Open maartensandbox opened 1 year ago
Hmm, yes that is an interesting use case. The "inner join" and "left join" patterns are pretty common.
Note this is getting very low level. Maybe something like the "tokens" dictionary defined for hash-based dictionaries, that iterates (token, hash)
, could be helpful, together with an extension of gettoken
where you provide the key and precomputed hash.
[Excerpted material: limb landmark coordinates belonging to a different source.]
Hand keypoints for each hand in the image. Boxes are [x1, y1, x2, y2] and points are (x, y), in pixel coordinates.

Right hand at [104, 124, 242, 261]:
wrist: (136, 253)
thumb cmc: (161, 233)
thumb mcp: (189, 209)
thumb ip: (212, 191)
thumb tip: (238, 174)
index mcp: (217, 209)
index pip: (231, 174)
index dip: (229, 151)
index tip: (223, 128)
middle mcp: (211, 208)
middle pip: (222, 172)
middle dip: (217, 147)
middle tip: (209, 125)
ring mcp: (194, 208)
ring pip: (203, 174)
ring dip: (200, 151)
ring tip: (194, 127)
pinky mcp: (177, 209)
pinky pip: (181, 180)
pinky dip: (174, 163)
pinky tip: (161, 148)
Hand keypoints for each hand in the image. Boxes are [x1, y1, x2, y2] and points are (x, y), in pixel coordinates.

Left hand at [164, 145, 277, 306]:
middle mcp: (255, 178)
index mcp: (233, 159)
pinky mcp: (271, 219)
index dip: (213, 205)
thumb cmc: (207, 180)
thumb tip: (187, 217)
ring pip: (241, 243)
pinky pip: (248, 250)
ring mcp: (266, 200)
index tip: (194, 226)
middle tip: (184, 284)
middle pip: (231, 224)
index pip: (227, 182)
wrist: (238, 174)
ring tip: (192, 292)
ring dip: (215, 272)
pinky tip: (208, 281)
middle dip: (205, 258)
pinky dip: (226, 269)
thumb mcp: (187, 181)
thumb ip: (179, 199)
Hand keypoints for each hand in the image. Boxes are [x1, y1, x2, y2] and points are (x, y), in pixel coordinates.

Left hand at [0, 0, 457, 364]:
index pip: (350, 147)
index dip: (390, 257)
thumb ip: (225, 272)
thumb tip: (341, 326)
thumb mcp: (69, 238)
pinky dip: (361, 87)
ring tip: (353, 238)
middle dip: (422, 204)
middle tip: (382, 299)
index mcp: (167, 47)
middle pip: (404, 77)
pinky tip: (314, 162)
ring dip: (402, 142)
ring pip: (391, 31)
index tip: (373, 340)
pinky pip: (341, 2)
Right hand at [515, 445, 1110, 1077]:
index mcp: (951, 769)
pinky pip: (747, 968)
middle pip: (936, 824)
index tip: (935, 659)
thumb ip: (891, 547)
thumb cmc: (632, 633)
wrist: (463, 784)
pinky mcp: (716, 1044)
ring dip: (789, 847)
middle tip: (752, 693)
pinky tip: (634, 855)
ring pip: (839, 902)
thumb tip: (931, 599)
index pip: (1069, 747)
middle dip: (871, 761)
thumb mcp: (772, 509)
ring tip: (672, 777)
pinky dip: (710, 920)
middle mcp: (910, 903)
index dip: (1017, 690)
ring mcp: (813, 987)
For example, if keyword arguments are fast we enough we could try for a signature like gettoken(key; hash)
, or else create a new generic functions.
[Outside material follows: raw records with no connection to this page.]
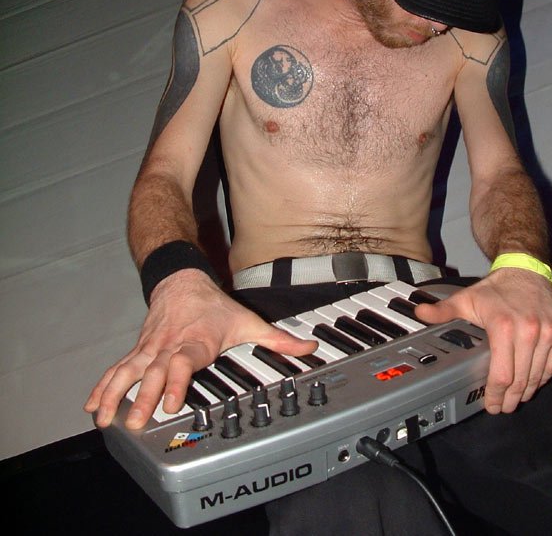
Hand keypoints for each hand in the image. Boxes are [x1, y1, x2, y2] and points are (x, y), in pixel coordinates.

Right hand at [84, 270, 316, 428]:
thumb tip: (307, 349)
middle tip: (136, 422)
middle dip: (143, 398)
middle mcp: (169, 347)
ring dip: (115, 394)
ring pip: (129, 371)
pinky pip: (118, 369)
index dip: (176, 382)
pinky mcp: (139, 351)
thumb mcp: (247, 321)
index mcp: (196, 343)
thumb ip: (276, 340)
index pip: (183, 363)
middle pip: (153, 372)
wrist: (181, 280)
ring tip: (104, 418)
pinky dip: (103, 386)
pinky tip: (93, 406)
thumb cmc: (213, 307)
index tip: (171, 402)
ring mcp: (150, 349)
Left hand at [414, 269, 551, 413]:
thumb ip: (443, 311)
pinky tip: (534, 382)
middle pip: (521, 379)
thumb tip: (419, 312)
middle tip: (503, 407)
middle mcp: (529, 330)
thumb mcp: (466, 299)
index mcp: (503, 326)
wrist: (525, 270)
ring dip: (527, 391)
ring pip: (538, 375)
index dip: (495, 395)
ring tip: (517, 398)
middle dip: (510, 398)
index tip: (492, 405)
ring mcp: (548, 332)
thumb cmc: (496, 289)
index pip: (501, 374)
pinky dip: (543, 377)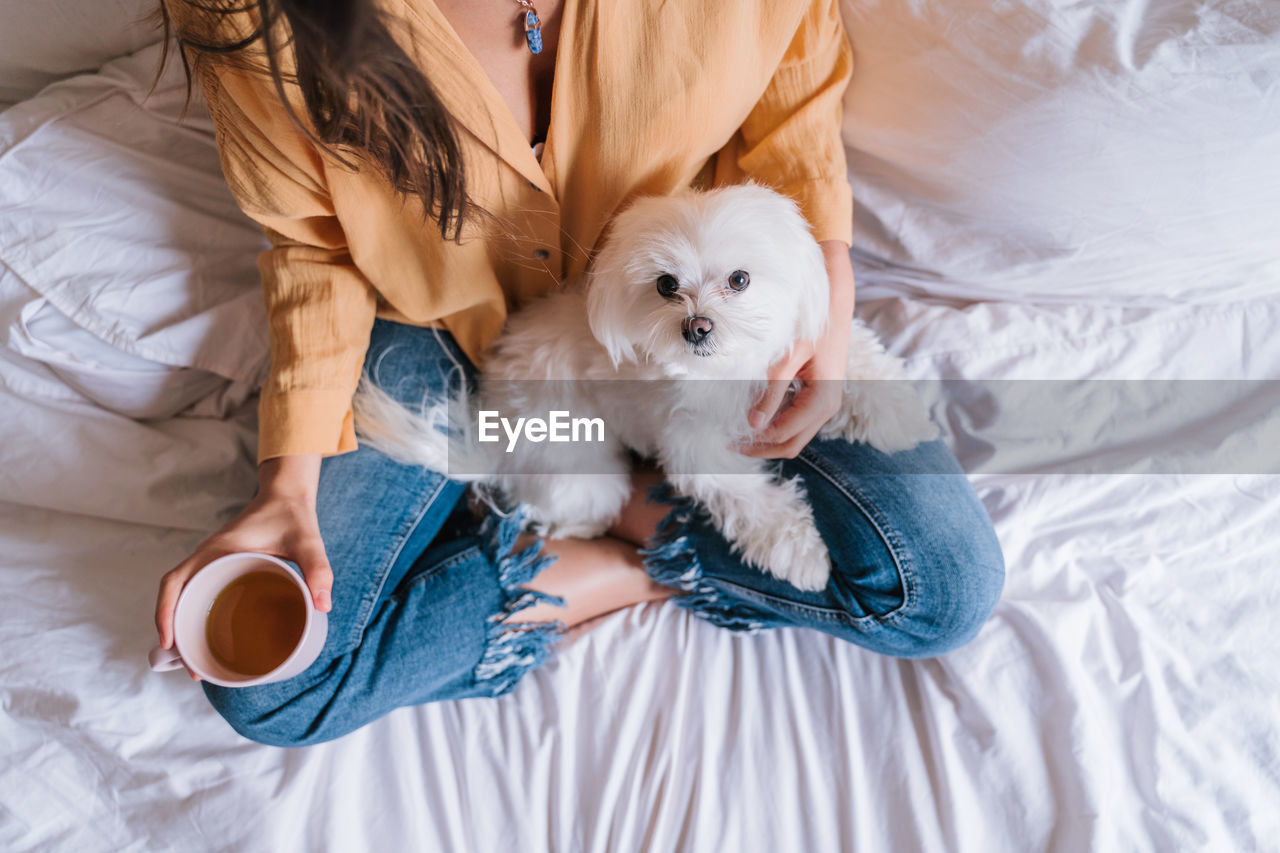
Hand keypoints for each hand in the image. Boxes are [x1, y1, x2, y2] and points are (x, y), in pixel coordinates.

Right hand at [154, 455, 329, 679]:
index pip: (174, 581)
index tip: (169, 642)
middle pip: (175, 598)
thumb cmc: (292, 514)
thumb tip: (324, 605)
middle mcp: (208, 557)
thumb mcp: (307, 541)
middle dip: (174, 633)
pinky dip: (198, 616)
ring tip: (199, 663)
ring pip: (185, 598)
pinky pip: (201, 593)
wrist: (288, 495)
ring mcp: (213, 563)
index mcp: (216, 550)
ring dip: (185, 628)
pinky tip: (212, 638)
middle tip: (192, 668)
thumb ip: (317, 568)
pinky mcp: (223, 567)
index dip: (165, 612)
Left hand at [739, 241, 854, 459]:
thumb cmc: (811, 326)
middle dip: (761, 448)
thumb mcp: (788, 357)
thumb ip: (772, 392)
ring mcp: (824, 405)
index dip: (756, 440)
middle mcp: (827, 409)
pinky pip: (796, 421)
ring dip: (767, 438)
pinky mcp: (817, 399)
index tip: (729, 437)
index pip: (784, 433)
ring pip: (794, 435)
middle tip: (730, 444)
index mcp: (822, 400)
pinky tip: (754, 418)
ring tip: (738, 434)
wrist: (834, 305)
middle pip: (791, 444)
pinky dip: (775, 424)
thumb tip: (753, 424)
We also overwrite and utilize a bit or two of the hash for internal purposes, so we need to take care with that (ideally this would work between Dictionary
and UnorderedDictionary
without problems).
Do you see any other nice ways of implementing this?
One could also add a specialized gettoken that dispatches on Pair{I,Uint} for Indices{I}? It will anyway probably only be something implemented for Dictionary, as those are the only indices that currently store the hash. Although one could probably do something similar for unordereddictionary, the index reveals the first n bits of the hash, and a lookup in a different unordereddictionary can then sometimes avoid having to recompute the hash, but I don't think it's worth the hassle.
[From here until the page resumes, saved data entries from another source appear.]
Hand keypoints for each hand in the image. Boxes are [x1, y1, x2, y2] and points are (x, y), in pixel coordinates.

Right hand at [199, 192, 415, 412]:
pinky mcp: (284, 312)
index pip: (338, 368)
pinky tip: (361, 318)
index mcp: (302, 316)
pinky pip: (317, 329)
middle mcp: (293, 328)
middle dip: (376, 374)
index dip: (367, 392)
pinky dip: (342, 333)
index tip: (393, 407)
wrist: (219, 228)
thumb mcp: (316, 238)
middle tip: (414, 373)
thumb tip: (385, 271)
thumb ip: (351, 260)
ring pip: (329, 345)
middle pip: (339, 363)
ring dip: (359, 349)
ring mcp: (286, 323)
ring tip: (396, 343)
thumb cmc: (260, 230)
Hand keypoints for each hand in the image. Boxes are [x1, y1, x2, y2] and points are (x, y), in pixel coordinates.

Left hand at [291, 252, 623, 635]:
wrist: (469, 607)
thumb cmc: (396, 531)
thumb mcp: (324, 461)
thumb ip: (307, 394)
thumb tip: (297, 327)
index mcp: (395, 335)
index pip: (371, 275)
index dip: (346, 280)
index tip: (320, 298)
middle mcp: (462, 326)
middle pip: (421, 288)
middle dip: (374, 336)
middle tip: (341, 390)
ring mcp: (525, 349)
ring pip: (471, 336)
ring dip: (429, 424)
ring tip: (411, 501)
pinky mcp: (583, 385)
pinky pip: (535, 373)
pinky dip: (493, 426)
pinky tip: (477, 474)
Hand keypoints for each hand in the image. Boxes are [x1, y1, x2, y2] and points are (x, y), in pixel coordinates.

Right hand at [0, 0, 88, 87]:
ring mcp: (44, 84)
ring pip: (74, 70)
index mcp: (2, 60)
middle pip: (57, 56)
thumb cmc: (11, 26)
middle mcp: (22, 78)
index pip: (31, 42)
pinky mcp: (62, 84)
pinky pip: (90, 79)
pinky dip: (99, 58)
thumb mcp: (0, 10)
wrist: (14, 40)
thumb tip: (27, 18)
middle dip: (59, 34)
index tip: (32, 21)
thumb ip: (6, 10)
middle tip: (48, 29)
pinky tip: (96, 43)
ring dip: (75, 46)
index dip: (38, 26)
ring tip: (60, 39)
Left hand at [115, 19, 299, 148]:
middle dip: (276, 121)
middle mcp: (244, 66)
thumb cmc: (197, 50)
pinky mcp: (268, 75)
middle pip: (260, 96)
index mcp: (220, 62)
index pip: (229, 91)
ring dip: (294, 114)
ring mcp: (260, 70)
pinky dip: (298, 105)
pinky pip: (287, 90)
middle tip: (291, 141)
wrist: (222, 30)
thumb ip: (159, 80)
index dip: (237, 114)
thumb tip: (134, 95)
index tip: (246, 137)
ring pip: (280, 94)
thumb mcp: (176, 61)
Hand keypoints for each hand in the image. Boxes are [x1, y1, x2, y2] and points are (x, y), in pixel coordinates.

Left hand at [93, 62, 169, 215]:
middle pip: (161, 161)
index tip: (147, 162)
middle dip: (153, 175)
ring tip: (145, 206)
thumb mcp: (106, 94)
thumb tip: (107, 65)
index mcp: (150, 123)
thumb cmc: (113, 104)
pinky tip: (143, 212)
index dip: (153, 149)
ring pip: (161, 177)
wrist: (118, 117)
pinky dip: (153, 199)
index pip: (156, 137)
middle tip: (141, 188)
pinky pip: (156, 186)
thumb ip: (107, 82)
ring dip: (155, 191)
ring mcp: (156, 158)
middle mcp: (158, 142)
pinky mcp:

The internal bits can be somewhat confusing when iterating (token,hash), and then not actually having hash(token) == hash, but I don't think that's a real problem. When users start supplying their own hash to get faster lookups, then they probably will also have read the documentation, and the lookup function will anyway "&hashmask" whatever gets passed in.
I have two dictionaries. I iterate over the keyvalue pairs of the first one, and if the second dict also contains that key then I assign it a new value.
It would be nice if I was able (maybe I already am?) to iterate over the (key,hash,value) pairs, and have a faster lookup in the second dict that avoids rehashing the key.